Indian Oil looks to invest ₹1.75 lakh cr for expansion, says chairman Singh
NEW DELHI: Indian Oil Corp. (IOC), the nation’s largest oil firm, plans to invest ₹1.75 lakh crore to nearly double refinery capacity, boost petrochemical production, expand gas business and lay new pipelines to become a vertically integrated company, its chairman Sanjiv Singh said.
It plans to raise capacity to turn crude oil into fuels like petrol and diesel to 150 million tonnes per annum by 2030 from the current 80.7 million tonnes. The company currently owns and operates 11 out of the 23 oil refineries in the country.
“As the leading refiner in the country and a dominant player across a diverse portfolio of offerings in energy, IOC is focussing on all emerging opportunities for organic and inorganic growth through vertical integration and strategic diversification, besides pursuing value-creating research areas,” Singh said in the company’s latest annual report.
As part of this, projects costing ₹32,000 crore are in various stages of execution and plans are underway for implementing more projects costing about ₹1.43 lakh crore, he said.
Singh said plans to nearly double refining capacity by 2030 include “greenfield refineries of subsidiary Chennai Petroleum Corp. Ltd (CPCL) and the proposed Ratnagiri Refinery & Petrochemicals Ltd (RRPCL), apart from numerous brownfield expansions.”

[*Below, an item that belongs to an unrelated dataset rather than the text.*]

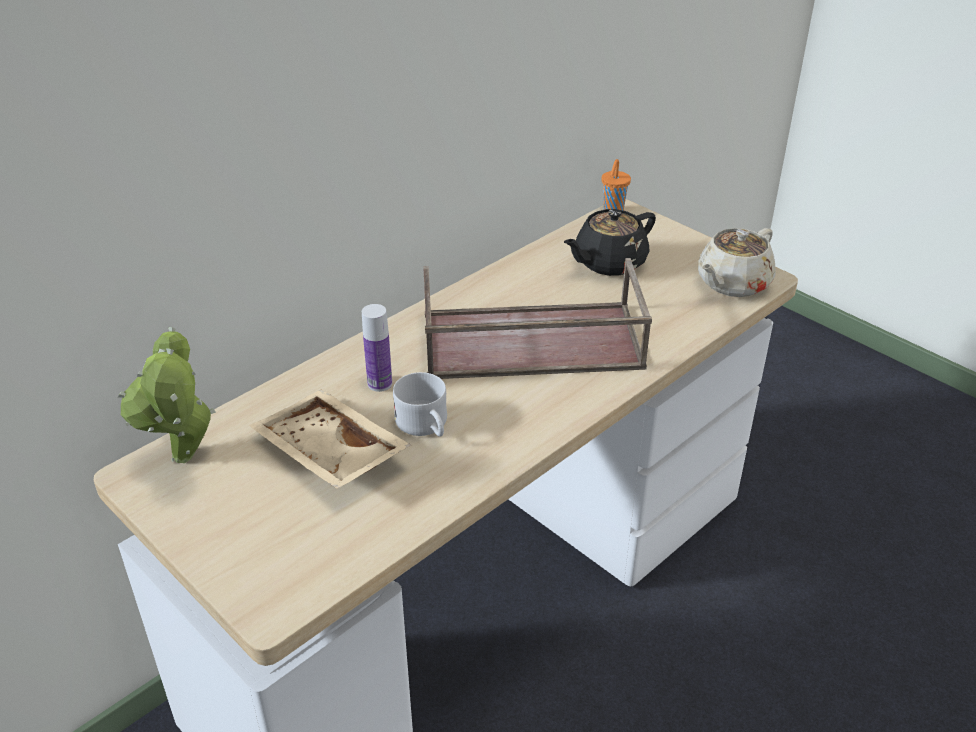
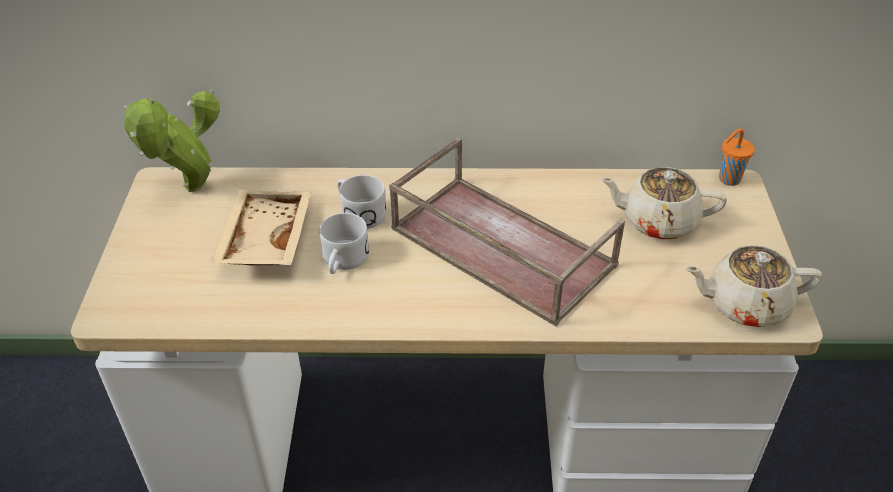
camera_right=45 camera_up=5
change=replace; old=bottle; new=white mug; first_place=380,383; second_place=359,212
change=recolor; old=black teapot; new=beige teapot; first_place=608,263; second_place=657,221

RRPCL is building the world’s largest integrated greenfield refinery-cum-petrochemicals complex with a capacity of 60 million tonnes per annum. The project is being executed in partnership with stateowned BPCL and HPCL along with Saudi Aramco and ADNOC of UAE.
“Several pipeline projects with a combined capital expenditure of over ₹20,000 crore are under implementation. Upon completion, IOC’S pipeline network would expand to about 20,000km in length,” he said, adding a 69km pipeline is also being laid to transport petroleum products to Nepal.